Guiding Life Principles
Stand for something, so you don’t fall for anything

A little while ago, Rasheed Hooda tagged me to write about ten thoughts, beliefs, and principles that guide my life. I feel like that’s mostly all of my offerings on Medium. But, here, I will make them more concise.
The following principles and beliefs guide my life.
1) I get to live in my truth. I don’t owe anyone a lie for them to be comfortable. My truth is the way I experience the world. So, it’s not negotiable. I no longer try to convince anyone that I am right. I just live in my truth. People can choose a reality that is different from mine. But, their choice is for them. My reality is for me.
2) I am not a victim. No matter how bad I feel, I am not a victim as long as I look for choices. I was recently intentionally mistreated by a hotel manager who charged me $200 fee for smoking in the room.
Anyone who has read any of my writing can probably figure out that I’m not a smoker. I had to go through several means to have the charge removed.
I was infuriated knowing that, ultimately, my money may not be refunded. I decided that I had to reject the feeling of victimization whether the money was refunded or not. Eventually, I did get the money refunded.
3) Always see God as a reflection of myself; thus, not a man. Spirituality is essential to me. I am a seeker of truth, not a follower of religion. I find my strength in God when I honor the God in me and not a “man-made” image of God.
4) Love is an aspiration and an opportunity to create fulfillment in the image of God. Love is not an exclusive feeling you look for from one person. Love is the collective feeling to share with all persons.
I tell all my friends I love them as well as my students. Admittedly, I’ve frightened a few male friends who have gotten a bit confused. But, eventually, they get it. “I love you” are not special words. They should be shared freely.
I try to live a life of love, so I should share the words. My closeness to different loved ones is distinguished by my actions of commitment, not my words. When I opened myself up to love and be loved by everyone, love could no longer be used as a weapon against me.
5) Every relationship is a relationship with yourself. Whenever I feel unloved by someone, I need to check my relationship with myself. Whatever issue I have with people, is an invitation for me to check in with myself.
My actions and attitudes give people access to me. My frustrations are related to expectations. My response to people and circumstances determines the relationship I have with myself. So, I better make good decisions that serve me.
6) Don’t pick it up; don’t put it down. I talked about this in one of my other articles. I refuse to live in a constant search for affirmation. Compliments and affirmations do encourage me. But, I don’t get too attached to them.

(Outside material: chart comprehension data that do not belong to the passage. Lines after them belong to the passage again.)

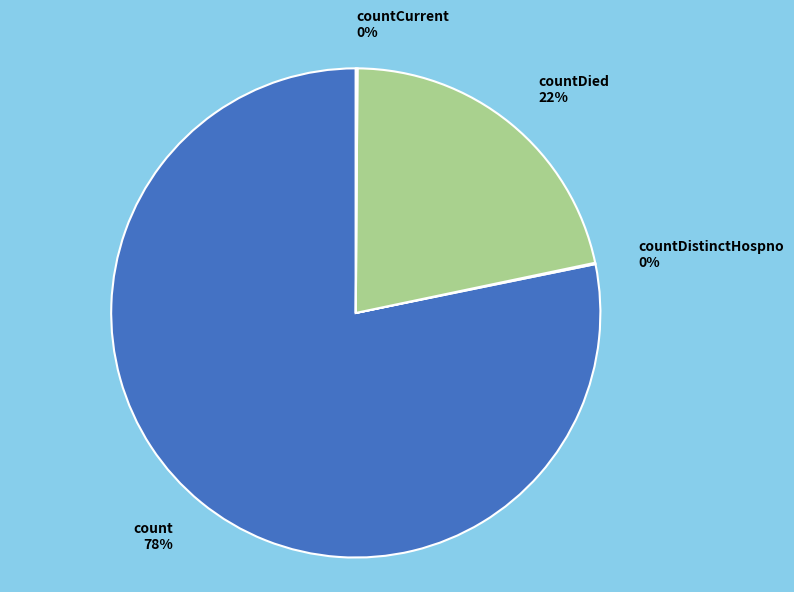

To the nearest percent, what is the average slice percentage?

25%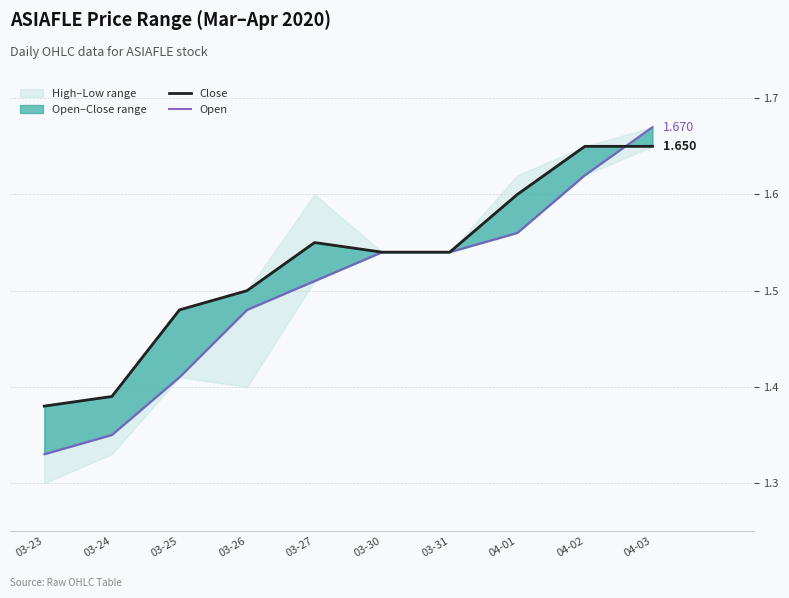

What is the value of the Close point at the 3rd from the left?

1.5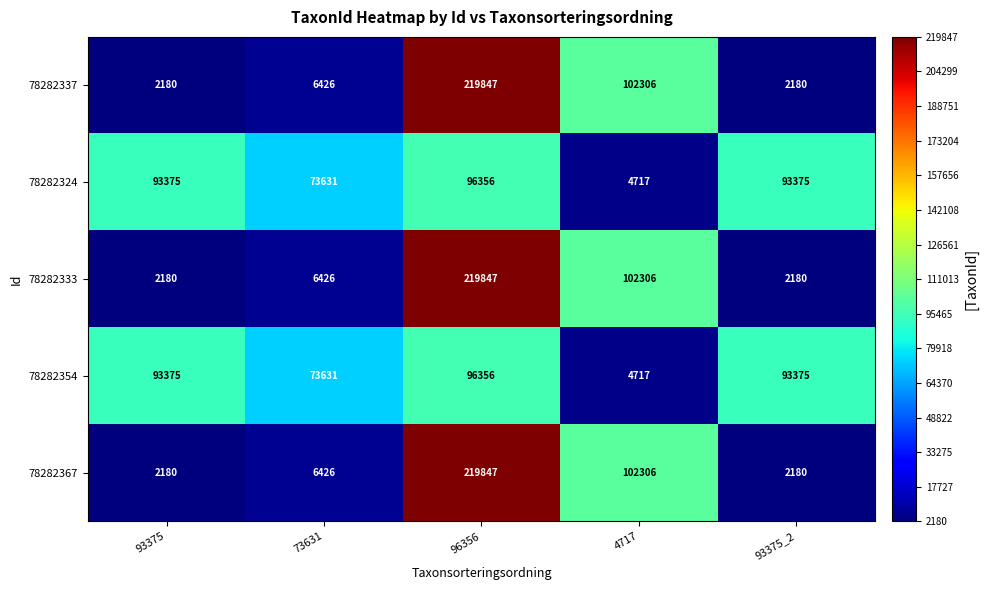

What is the difference between the second highest and second lowest values in the 78282367 series?

100126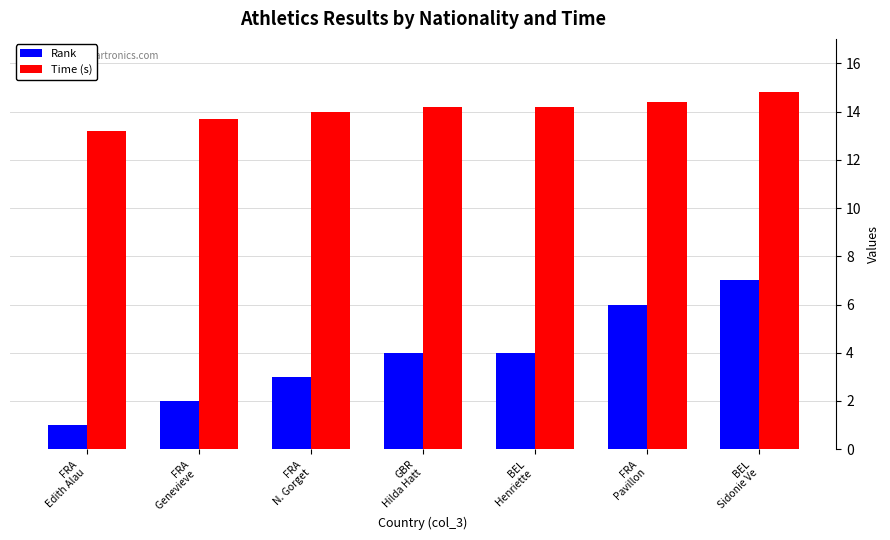

Is the value of Rank at FRA
Pavillon greater than the value of Time (s) at FRA
N. Gorget?

No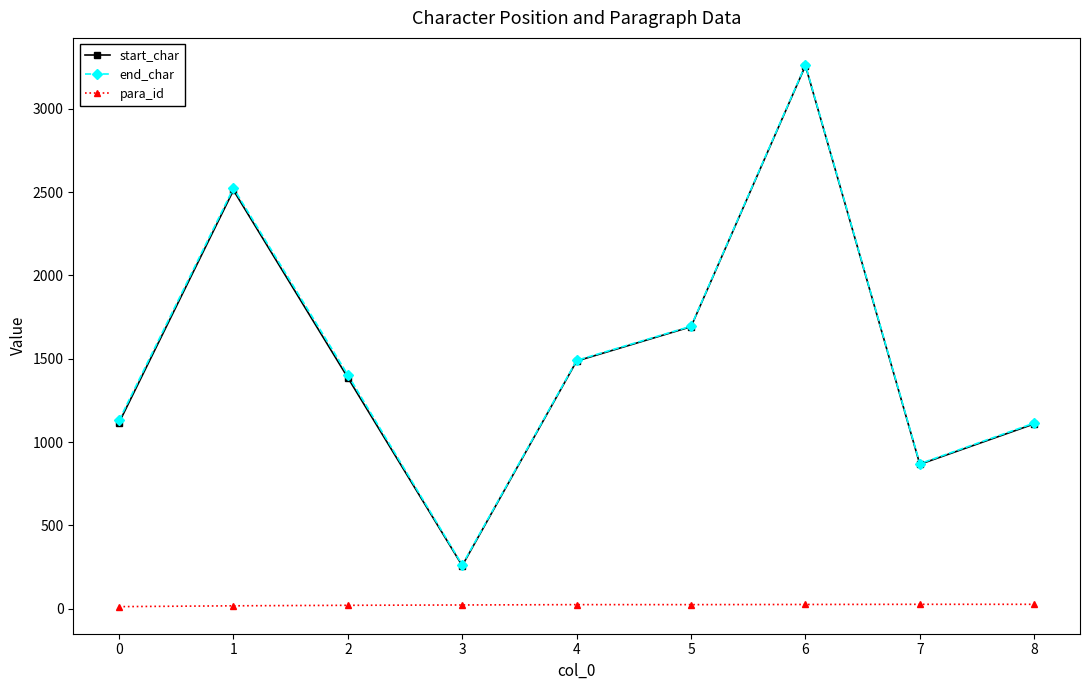

Between 6 and 8, which series saw the biggest shift?

start_char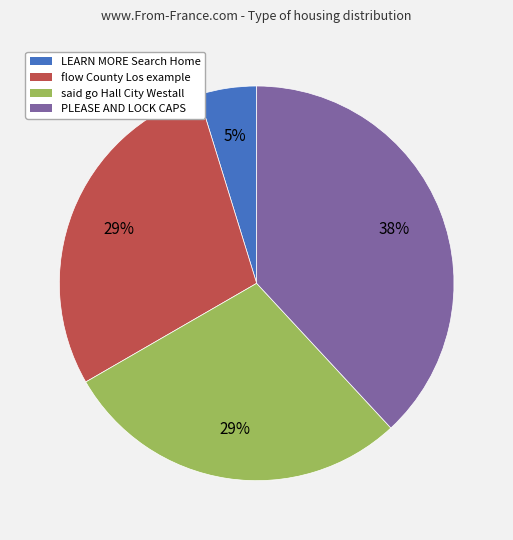

Is it true that flow County Los example is 29% of the pie?

True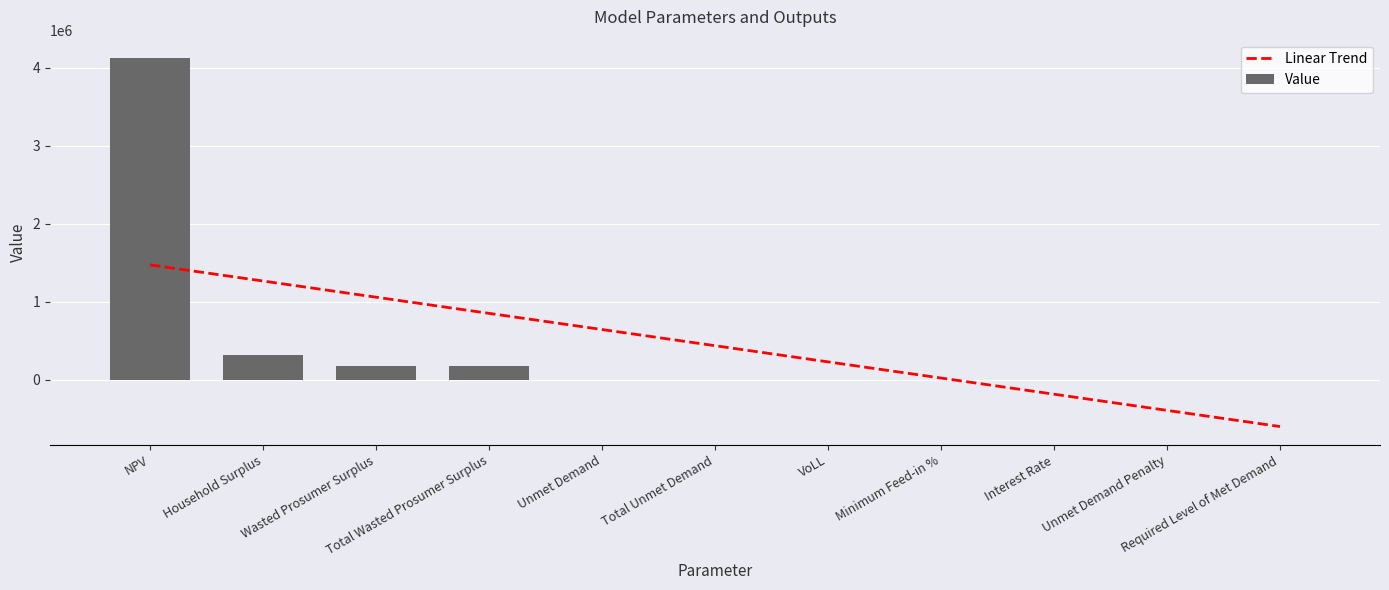

What is the sum of all Value values?

4809765.6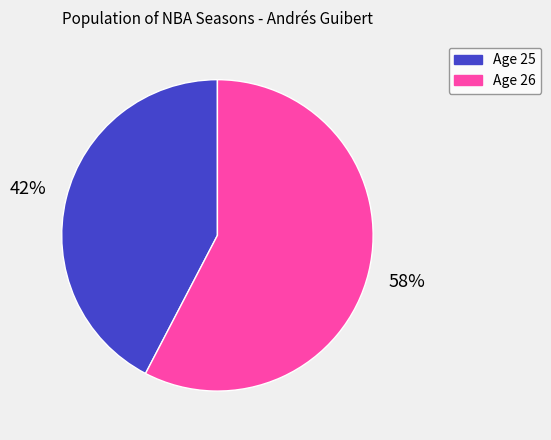

Rank the categories by value from highest to lowest.

Age 26, Age 25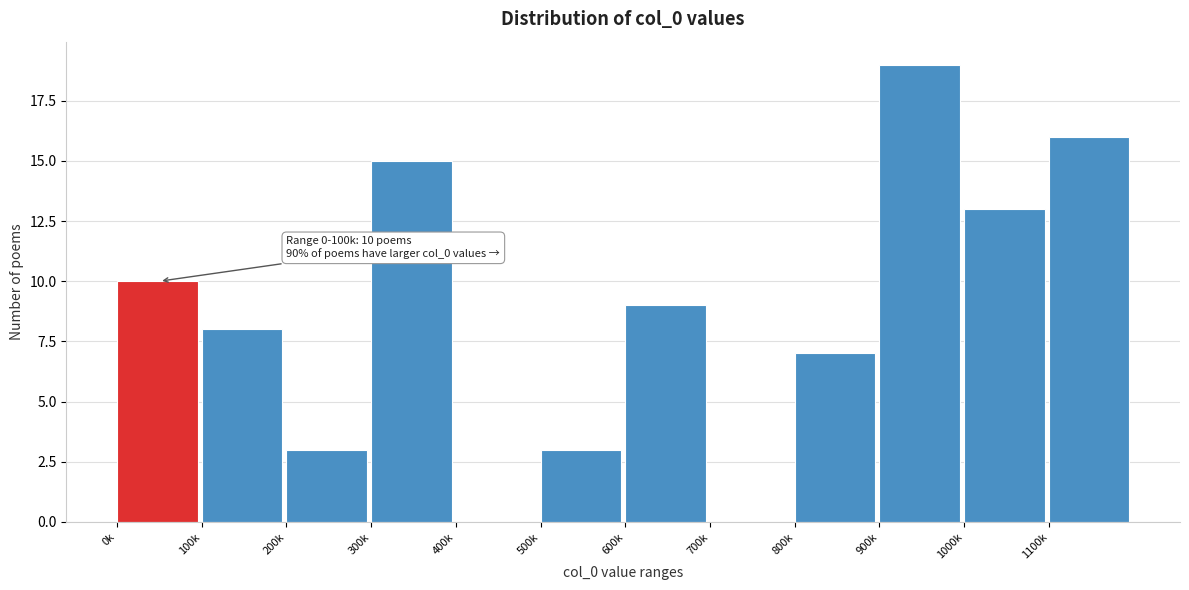

Reading left to right, extract all data points from this chart.

0k=10	100k=8	200k=3	300k=15	400k=0	500k=3	600k=9	700k=0	800k=7	900k=19	1000k=13	1100k=16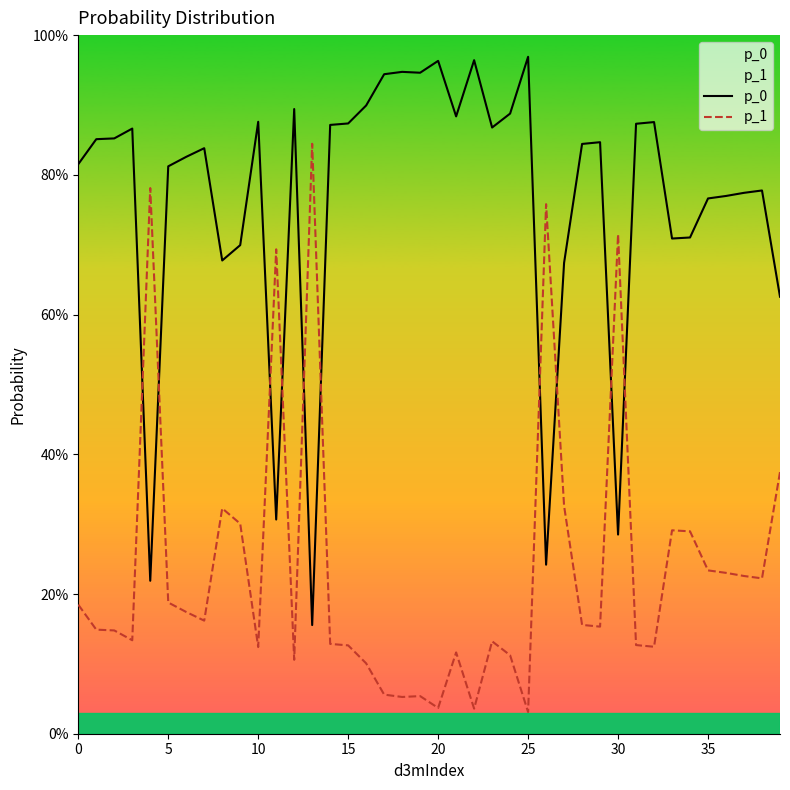

True or false: p_1 has more than 0 points higher than both neighbors.

True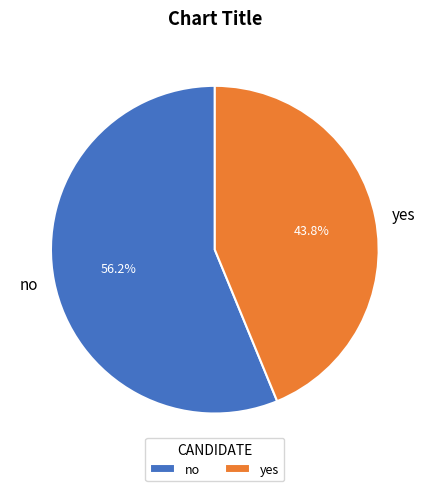

Is there any slice that represents more than half of the pie?

Yes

I have to be my biggest cheerleader. I can’t sway my emotions based on how people believe I perform. I leave room in my life to disappoint and to be disappointed without taking it personally.
7) Make your own rules. Then be true to them. My life came with a lot of scripts that did not serve me. I tried to live by them, but they were too contrary to my spirit.
I have been told I have a contrary spirit. I accept that because I’ve sacrificed a lot to find my truth. Following scripts and rules that were made for the comfort of others once made me miserable. So, I quit it.
8) My children give me life. My children didn’t ask to be here. I will always be responsible for them. I am still learning how to parent adult children. They will always be my babies. I will always have their back.
9) I don’t know much. The universe is vast, and knowledge is bountiful. I continue to learn as I go because I don’t know much.
Most of the items on this list I didn’t know ten years ago. I allow myself to change and grow. Life is not stagnant as long as I am open to change.
10) “Nothing real can be threatened. Nothing unreal exists. Therein lies the peace of God.” That’s my favorite quote from A Course in Miracles.
When I get anxious and worried, I remember that I cannot lose anything that is real for me.
A part of the challenge is to invite three other people whose writings I admire and appreciate on Medium. I would like to welcome Ryan Frawley, Julia E Hubbel, and Aurora Eliam, CMP.